Given problem — Reproduce the following listing line for line, with no changes.

Stored data:
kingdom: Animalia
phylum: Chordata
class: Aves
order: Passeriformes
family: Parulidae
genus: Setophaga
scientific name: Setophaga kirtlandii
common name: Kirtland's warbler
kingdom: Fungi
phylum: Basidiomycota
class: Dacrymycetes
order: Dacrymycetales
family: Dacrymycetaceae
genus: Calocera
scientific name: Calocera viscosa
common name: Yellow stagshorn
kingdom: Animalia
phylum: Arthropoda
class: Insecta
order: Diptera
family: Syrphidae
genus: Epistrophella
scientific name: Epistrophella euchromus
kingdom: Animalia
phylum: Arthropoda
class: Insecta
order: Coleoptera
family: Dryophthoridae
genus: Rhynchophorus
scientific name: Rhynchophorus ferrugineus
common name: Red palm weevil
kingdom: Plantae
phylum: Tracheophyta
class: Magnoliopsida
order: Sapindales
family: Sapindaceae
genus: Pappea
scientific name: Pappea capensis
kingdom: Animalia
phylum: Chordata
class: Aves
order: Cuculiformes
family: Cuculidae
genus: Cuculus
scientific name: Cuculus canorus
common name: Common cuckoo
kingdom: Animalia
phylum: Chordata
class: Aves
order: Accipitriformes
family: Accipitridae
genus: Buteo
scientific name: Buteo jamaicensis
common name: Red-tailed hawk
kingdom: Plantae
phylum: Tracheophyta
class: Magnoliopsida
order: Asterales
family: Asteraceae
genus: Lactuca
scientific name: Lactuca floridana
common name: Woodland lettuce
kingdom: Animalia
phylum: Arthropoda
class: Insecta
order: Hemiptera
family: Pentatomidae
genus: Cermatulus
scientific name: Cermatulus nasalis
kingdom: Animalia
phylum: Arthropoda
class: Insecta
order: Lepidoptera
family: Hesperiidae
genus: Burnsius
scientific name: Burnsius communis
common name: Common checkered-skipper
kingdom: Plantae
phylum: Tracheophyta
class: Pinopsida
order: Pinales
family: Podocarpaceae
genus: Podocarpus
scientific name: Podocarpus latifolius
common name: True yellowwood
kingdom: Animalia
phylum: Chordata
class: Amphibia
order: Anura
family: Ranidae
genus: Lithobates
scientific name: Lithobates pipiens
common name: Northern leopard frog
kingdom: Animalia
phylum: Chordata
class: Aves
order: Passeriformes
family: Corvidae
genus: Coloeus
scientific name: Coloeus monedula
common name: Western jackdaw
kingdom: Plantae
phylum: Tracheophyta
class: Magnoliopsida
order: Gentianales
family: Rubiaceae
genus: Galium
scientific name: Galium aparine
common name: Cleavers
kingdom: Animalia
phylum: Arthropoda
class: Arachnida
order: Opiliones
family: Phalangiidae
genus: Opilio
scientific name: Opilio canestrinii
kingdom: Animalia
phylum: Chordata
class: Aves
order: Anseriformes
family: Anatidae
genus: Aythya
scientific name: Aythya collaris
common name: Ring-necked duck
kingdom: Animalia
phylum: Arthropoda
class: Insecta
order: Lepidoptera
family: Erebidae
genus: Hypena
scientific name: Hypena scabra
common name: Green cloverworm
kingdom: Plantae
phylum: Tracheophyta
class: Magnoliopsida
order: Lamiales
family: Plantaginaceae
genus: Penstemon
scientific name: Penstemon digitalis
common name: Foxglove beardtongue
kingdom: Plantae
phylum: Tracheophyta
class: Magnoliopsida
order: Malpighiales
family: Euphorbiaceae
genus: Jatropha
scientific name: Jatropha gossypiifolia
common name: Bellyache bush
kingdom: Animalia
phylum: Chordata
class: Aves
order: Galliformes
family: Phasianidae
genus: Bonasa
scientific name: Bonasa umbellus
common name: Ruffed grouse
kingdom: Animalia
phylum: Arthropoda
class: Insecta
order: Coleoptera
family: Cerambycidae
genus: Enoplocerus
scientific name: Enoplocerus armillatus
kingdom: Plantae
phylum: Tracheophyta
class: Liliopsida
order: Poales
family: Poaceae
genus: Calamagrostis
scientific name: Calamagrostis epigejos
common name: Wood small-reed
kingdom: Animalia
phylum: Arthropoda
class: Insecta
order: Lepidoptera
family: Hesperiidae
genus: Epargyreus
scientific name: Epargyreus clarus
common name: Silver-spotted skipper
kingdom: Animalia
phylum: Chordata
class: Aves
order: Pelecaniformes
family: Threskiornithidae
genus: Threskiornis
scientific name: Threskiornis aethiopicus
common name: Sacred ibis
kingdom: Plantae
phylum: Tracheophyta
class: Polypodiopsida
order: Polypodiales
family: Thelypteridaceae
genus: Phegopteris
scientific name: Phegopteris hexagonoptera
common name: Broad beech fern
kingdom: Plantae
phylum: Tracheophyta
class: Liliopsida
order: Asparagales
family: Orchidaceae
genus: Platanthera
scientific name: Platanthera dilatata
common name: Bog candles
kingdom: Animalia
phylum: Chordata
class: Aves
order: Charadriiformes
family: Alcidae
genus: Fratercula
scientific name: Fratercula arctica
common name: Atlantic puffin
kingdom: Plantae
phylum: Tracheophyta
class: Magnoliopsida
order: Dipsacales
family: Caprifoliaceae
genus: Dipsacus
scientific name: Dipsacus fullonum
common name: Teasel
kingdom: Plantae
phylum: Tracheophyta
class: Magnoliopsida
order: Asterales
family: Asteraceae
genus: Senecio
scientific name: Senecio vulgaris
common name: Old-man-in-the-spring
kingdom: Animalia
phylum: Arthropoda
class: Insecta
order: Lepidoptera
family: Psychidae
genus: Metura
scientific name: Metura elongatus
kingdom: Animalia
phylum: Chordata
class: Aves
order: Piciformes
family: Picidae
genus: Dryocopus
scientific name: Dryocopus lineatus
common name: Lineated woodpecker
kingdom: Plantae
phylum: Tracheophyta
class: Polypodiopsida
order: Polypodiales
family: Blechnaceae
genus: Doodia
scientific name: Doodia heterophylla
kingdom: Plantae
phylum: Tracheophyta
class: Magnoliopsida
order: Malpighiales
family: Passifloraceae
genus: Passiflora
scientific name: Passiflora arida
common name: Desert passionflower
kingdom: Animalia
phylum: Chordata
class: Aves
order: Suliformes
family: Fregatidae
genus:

Solution for this exercise —
kingdom: Animalia
phylum: Chordata
class: Aves
order: Passeriformes
family: Parulidae
genus: Setophaga
scientific name: Setophaga kirtlandii
common name: Kirtland's warbler
kingdom: Fungi
phylum: Basidiomycota
class: Dacrymycetes
order: Dacrymycetales
family: Dacrymycetaceae
genus: Calocera
scientific name: Calocera viscosa
common name: Yellow stagshorn
kingdom: Animalia
phylum: Arthropoda
class: Insecta
order: Diptera
family: Syrphidae
genus: Epistrophella
scientific name: Epistrophella euchromus
kingdom: Animalia
phylum: Arthropoda
class: Insecta
order: Coleoptera
family: Dryophthoridae
genus: Rhynchophorus
scientific name: Rhynchophorus ferrugineus
common name: Red palm weevil
kingdom: Plantae
phylum: Tracheophyta
class: Magnoliopsida
order: Sapindales
family: Sapindaceae
genus: Pappea
scientific name: Pappea capensis
kingdom: Animalia
phylum: Chordata
class: Aves
order: Cuculiformes
family: Cuculidae
genus: Cuculus
scientific name: Cuculus canorus
common name: Common cuckoo
kingdom: Animalia
phylum: Chordata
class: Aves
order: Accipitriformes
family: Accipitridae
genus: Buteo
scientific name: Buteo jamaicensis
common name: Red-tailed hawk
kingdom: Plantae
phylum: Tracheophyta
class: Magnoliopsida
order: Asterales
family: Asteraceae
genus: Lactuca
scientific name: Lactuca floridana
common name: Woodland lettuce
kingdom: Animalia
phylum: Arthropoda
class: Insecta
order: Hemiptera
family: Pentatomidae
genus: Cermatulus
scientific name: Cermatulus nasalis
kingdom: Animalia
phylum: Arthropoda
class: Insecta
order: Lepidoptera
family: Hesperiidae
genus: Burnsius
scientific name: Burnsius communis
common name: Common checkered-skipper
kingdom: Plantae
phylum: Tracheophyta
class: Pinopsida
order: Pinales
family: Podocarpaceae
genus: Podocarpus
scientific name: Podocarpus latifolius
common name: True yellowwood
kingdom: Animalia
phylum: Chordata
class: Amphibia
order: Anura
family: Ranidae
genus: Lithobates
scientific name: Lithobates pipiens
common name: Northern leopard frog
kingdom: Animalia
phylum: Chordata
class: Aves
order: Passeriformes
family: Corvidae
genus: Coloeus
scientific name: Coloeus monedula
common name: Western jackdaw
kingdom: Plantae
phylum: Tracheophyta
class: Magnoliopsida
order: Gentianales
family: Rubiaceae
genus: Galium
scientific name: Galium aparine
common name: Cleavers
kingdom: Animalia
phylum: Arthropoda
class: Arachnida
order: Opiliones
family: Phalangiidae
genus: Opilio
scientific name: Opilio canestrinii
kingdom: Animalia
phylum: Chordata
class: Aves
order: Anseriformes
family: Anatidae
genus: Aythya
scientific name: Aythya collaris
common name: Ring-necked duck
kingdom: Animalia
phylum: Arthropoda
class: Insecta
order: Lepidoptera
family: Erebidae
genus: Hypena
scientific name: Hypena scabra
common name: Green cloverworm
kingdom: Plantae
phylum: Tracheophyta
class: Magnoliopsida
order: Lamiales
family: Plantaginaceae
genus: Penstemon
scientific name: Penstemon digitalis
common name: Foxglove beardtongue
kingdom: Plantae
phylum: Tracheophyta
class: Magnoliopsida
order: Malpighiales
family: Euphorbiaceae
genus: Jatropha
scientific name: Jatropha gossypiifolia
common name: Bellyache bush
kingdom: Animalia
phylum: Chordata
class: Aves
order: Galliformes
family: Phasianidae
genus: Bonasa
scientific name: Bonasa umbellus
common name: Ruffed grouse
kingdom: Animalia
phylum: Arthropoda
class: Insecta
order: Coleoptera
family: Cerambycidae
genus: Enoplocerus
scientific name: Enoplocerus armillatus
kingdom: Plantae
phylum: Tracheophyta
class: Liliopsida
order: Poales
family: Poaceae
genus: Calamagrostis
scientific name: Calamagrostis epigejos
common name: Wood small-reed
kingdom: Animalia
phylum: Arthropoda
class: Insecta
order: Lepidoptera
family: Hesperiidae
genus: Epargyreus
scientific name: Epargyreus clarus
common name: Silver-spotted skipper
kingdom: Animalia
phylum: Chordata
class: Aves
order: Pelecaniformes
family: Threskiornithidae
genus: Threskiornis
scientific name: Threskiornis aethiopicus
common name: Sacred ibis
kingdom: Plantae
phylum: Tracheophyta
class: Polypodiopsida
order: Polypodiales
family: Thelypteridaceae
genus: Phegopteris
scientific name: Phegopteris hexagonoptera
common name: Broad beech fern
kingdom: Plantae
phylum: Tracheophyta
class: Liliopsida
order: Asparagales
family: Orchidaceae
genus: Platanthera
scientific name: Platanthera dilatata
common name: Bog candles
kingdom: Animalia
phylum: Chordata
class: Aves
order: Charadriiformes
family: Alcidae
genus: Fratercula
scientific name: Fratercula arctica
common name: Atlantic puffin
kingdom: Plantae
phylum: Tracheophyta
class: Magnoliopsida
order: Dipsacales
family: Caprifoliaceae
genus: Dipsacus
scientific name: Dipsacus fullonum
common name: Teasel
kingdom: Plantae
phylum: Tracheophyta
class: Magnoliopsida
order: Asterales
family: Asteraceae
genus: Senecio
scientific name: Senecio vulgaris
common name: Old-man-in-the-spring
kingdom: Animalia
phylum: Arthropoda
class: Insecta
order: Lepidoptera
family: Psychidae
genus: Metura
scientific name: Metura elongatus
kingdom: Animalia
phylum: Chordata
class: Aves
order: Piciformes
family: Picidae
genus: Dryocopus
scientific name: Dryocopus lineatus
common name: Lineated woodpecker
kingdom: Plantae
phylum: Tracheophyta
class: Polypodiopsida
order: Polypodiales
family: Blechnaceae
genus: Doodia
scientific name: Doodia heterophylla
kingdom: Plantae
phylum: Tracheophyta
class: Magnoliopsida
order: Malpighiales
family: Passifloraceae
genus: Passiflora
scientific name: Passiflora arida
common name: Desert passionflower
kingdom: Animalia
phylum: Chordata
class: Aves
order: Suliformes
family: Fregatidae
genus:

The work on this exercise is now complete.